Ad accompagnare gli operatori del progetto al monastero, luogo dell’appuntamento, è Toufik, padre francescano libanese. È lui che comunica a Youssef, un uomo alto e robusto, la notizia della partenza per l’Italia insieme alla sua famiglia: due figli e una moglie, Georgina, che come Yasmine parla inglese.
La donna ha studiato economia all’università di Latakia, e adesso lavora gratis in una scuola privata come insegnante di matematica per permettere al figlio Antony di frequentare la scuola.
Il bambino ha subito un trauma di guerra e ha smesso di parlare, dopo che il loro quartiere è stato bombardato per un’intera settimana. Dovrebbe iniziare una terapia con uno psicologo, ma in Libano questi servizi sono a pagamento.
Grazie al progetto, la sua e altre famiglie raggiungeranno l’Italia in maniera sicura e legale, con un normale biglietto aereo. Un costo nettamente inferiore rispetto a quello che pagherebbe un migrante affidandosi alle organizzazioni criminali dedite al traffico di esseri umani.
Come spiega a VICE News Francois Crepeau, professore canadese all’università McGill di Montréal e Relatore Speciale delle Nazioni Unite per i diritti dei migranti, “le tariffe [dei trafficanti] variano a seconda della rotta, del periodo e della domanda.”

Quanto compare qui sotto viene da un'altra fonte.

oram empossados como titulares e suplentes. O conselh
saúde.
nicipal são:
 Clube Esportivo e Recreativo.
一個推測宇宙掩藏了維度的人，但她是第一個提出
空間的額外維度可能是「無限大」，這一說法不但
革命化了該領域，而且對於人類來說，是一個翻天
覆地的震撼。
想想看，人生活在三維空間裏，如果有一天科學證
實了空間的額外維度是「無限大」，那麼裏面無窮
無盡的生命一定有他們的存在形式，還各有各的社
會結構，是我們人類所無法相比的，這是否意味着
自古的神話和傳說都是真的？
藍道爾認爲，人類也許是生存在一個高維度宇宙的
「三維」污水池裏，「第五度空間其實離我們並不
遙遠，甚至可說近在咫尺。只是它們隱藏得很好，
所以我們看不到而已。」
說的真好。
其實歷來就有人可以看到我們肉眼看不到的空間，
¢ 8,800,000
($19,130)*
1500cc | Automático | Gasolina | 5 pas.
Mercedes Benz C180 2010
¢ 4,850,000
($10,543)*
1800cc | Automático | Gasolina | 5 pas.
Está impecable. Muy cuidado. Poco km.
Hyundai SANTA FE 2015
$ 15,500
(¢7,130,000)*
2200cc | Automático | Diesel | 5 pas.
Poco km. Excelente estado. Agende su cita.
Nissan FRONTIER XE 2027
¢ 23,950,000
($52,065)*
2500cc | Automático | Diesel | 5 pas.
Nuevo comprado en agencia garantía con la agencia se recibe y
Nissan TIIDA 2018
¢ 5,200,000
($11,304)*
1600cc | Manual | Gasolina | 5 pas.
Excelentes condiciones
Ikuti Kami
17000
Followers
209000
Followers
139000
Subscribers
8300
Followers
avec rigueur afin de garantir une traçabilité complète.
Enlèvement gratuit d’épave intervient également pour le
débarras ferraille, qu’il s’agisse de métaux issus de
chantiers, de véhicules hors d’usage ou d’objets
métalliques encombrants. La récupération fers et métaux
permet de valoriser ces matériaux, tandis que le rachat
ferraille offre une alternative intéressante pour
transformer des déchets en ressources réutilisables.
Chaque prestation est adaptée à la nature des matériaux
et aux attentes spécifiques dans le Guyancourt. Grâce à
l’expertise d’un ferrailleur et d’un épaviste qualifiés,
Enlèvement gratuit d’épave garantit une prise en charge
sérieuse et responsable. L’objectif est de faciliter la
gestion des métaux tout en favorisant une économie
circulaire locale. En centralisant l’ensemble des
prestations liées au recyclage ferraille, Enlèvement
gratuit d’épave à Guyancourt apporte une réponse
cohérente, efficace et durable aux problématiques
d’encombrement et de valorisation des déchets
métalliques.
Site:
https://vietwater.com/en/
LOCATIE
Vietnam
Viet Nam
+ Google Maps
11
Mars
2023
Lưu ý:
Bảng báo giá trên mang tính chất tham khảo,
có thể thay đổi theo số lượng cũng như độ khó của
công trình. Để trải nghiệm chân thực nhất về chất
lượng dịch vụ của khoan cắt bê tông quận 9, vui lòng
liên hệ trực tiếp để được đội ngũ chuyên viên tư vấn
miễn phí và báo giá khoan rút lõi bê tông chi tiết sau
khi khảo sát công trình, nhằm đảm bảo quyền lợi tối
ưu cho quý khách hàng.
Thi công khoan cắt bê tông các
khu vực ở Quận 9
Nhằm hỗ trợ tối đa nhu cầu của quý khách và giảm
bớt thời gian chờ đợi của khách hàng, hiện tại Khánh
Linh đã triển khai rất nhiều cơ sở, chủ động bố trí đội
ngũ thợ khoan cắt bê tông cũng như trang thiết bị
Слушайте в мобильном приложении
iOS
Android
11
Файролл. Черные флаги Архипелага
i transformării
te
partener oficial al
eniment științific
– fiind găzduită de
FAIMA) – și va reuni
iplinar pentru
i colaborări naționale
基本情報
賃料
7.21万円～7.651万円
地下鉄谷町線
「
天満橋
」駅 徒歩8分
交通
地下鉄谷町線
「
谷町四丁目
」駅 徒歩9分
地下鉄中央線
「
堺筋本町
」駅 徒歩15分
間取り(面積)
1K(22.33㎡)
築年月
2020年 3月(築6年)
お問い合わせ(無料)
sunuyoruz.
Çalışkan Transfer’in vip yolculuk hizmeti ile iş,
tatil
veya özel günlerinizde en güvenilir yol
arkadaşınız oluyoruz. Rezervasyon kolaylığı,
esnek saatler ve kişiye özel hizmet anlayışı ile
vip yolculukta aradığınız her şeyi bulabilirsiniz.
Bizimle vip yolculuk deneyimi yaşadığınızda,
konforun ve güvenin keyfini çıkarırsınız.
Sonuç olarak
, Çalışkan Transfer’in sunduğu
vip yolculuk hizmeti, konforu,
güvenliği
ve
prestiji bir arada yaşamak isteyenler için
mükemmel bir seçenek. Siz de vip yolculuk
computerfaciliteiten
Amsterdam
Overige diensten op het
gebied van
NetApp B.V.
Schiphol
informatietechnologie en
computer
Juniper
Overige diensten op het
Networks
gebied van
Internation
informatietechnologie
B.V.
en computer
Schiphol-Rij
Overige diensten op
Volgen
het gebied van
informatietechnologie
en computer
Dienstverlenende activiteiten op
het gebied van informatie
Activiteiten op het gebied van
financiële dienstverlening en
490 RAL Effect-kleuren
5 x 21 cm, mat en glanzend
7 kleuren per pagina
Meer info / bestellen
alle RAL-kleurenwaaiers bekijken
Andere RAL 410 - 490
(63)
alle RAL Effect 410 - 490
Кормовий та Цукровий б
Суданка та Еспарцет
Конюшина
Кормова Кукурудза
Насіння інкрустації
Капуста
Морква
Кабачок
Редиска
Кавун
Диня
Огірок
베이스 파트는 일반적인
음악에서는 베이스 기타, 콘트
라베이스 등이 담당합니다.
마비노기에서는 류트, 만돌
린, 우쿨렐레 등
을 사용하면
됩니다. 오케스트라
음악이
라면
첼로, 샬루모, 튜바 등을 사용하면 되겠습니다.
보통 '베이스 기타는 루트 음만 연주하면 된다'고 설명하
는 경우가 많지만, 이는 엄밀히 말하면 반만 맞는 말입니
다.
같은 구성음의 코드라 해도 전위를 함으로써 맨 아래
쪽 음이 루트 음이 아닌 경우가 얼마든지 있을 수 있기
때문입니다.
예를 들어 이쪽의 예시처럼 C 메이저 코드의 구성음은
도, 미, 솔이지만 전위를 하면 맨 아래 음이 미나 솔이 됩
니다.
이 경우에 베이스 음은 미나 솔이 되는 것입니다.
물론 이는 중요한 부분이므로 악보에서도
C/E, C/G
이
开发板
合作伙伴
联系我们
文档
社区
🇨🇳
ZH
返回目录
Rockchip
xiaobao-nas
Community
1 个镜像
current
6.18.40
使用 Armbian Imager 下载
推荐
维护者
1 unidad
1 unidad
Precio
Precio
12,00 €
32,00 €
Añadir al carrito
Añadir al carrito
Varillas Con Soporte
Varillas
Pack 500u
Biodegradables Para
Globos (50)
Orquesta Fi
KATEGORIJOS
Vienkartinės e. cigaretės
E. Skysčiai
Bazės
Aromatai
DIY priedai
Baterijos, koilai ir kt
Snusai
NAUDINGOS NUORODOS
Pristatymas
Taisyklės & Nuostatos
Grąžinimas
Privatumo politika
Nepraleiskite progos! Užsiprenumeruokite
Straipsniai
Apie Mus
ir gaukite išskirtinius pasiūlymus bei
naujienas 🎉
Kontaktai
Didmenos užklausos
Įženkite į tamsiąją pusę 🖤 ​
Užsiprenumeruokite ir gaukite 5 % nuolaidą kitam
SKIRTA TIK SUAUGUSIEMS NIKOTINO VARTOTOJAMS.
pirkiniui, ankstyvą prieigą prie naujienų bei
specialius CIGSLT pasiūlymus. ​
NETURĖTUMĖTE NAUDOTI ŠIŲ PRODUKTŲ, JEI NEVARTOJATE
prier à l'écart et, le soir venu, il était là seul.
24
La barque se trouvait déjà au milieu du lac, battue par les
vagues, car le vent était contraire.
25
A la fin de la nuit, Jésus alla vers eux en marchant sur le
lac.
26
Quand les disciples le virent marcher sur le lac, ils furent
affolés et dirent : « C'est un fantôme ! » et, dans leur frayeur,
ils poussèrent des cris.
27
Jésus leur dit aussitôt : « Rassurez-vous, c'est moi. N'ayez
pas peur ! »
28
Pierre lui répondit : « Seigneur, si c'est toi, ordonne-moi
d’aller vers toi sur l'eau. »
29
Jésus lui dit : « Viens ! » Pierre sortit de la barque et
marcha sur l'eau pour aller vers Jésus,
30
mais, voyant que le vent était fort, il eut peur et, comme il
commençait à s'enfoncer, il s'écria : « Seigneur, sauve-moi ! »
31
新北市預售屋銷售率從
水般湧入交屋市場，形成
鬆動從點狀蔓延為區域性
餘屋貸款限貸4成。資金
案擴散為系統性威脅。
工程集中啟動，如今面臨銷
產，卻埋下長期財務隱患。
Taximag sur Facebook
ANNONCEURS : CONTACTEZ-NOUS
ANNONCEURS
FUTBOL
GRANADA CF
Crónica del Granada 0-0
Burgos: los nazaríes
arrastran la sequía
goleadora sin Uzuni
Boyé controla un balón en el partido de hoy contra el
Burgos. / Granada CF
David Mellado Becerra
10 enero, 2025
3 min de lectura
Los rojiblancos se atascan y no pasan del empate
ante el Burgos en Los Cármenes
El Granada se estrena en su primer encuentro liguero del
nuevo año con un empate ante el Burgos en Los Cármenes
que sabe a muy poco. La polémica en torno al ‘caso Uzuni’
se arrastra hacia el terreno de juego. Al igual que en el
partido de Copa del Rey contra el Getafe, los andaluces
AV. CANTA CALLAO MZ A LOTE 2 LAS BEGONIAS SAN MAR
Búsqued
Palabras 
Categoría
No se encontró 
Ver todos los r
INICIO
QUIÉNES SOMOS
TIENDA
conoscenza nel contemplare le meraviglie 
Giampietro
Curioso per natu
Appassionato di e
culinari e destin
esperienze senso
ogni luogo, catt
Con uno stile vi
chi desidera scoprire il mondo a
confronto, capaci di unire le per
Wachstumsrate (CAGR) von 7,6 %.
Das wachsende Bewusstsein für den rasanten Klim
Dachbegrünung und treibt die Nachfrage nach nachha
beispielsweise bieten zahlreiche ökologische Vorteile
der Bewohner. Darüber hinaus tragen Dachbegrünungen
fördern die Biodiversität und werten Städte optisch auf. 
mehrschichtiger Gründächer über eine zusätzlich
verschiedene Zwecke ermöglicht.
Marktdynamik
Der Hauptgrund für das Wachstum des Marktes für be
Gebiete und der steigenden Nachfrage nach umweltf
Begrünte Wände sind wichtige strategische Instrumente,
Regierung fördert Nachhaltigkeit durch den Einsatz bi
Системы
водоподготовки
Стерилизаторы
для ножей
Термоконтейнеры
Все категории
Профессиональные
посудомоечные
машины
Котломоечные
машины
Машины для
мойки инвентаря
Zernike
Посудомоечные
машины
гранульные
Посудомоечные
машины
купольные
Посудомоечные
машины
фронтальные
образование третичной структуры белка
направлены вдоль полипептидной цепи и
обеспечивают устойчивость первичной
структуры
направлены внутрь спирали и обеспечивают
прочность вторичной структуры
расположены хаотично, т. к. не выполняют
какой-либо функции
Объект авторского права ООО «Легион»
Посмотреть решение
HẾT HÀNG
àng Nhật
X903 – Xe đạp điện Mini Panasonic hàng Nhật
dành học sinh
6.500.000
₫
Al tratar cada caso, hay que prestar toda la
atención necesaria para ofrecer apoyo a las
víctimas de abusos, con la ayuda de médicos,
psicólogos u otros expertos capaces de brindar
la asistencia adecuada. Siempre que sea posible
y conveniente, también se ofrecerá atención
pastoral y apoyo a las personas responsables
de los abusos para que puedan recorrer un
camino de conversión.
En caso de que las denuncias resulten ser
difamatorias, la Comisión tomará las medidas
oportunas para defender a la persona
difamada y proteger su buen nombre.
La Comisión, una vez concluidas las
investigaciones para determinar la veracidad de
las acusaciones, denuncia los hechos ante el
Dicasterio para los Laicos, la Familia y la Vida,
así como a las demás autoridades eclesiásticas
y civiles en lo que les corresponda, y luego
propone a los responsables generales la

“Ci possono essere reti di smugglers molto organizzate che organizzano tutto il viaggio da Istanbul a Berlino e generalmente si paga in anticipo anche diecimila, quindicimila dollari oppure reti meno strutturate in cui il migrante paga solo l’attraversamento in barca,” aggiunge.
“Non c’è un prezzo fisso ma sicuramente è un’assurdità lasciare che questi soldi finiscano nelle mani delle organizzazioni criminali quando potrebbero essere spesi nei paesi di destinazione, se esistessero vie sicure per arrivarci.”
Le famiglie verranno accolte dalle strutture delle organizzazioni promotrici del progetto, le quali seguiranno queste persone per almeno un anno nell’assistenza legale, sanitaria e nelle attività di integrazione attraverso corsi di lingua e di avviamento al lavoro.
I dubbi, tra chi è pronto a partire per l’Italia, comunque non mancano. “Avremo i documenti? Potremo uscire di casa o saremo dentro un centro di detenzione?” si chiede Youssef. “E la scuola per i bambini?”
Anche Giorgina è felice ma perplessa, teme i rischi di un nuovo viaggio in un paese lontano. “E se non riuscissi a trovare un lavoro?”, chiede, sul punto di piangere.
Come biasimare chi è costretto a ricominciare la propria vita da zero? Una delle altre famiglie in partenza per l’Italia è una famiglia irachena, composta da otto persone, in fuga per la terza volta. Prima dalle bombe americane a Baghdad nel 2003, poi dallo Stato Islamico vicino a Mosul nel 2014 e adesso da Beirut.
Nessun jihadista dunque, né criminali: solo persone vulnerabili in fuga dalla guerra o da più guerre. Come loro altri milioni. Solo che loro sono i mille fortunati della lista.
Una lista che – pur in tempi, epoche e circostanze diverse – a qualcuno potrebbe ricordare quella di Schindler, l’imprenditore tedesco che salvò circa mille ebrei dallo sterminio durante la seconda guerra mondiale.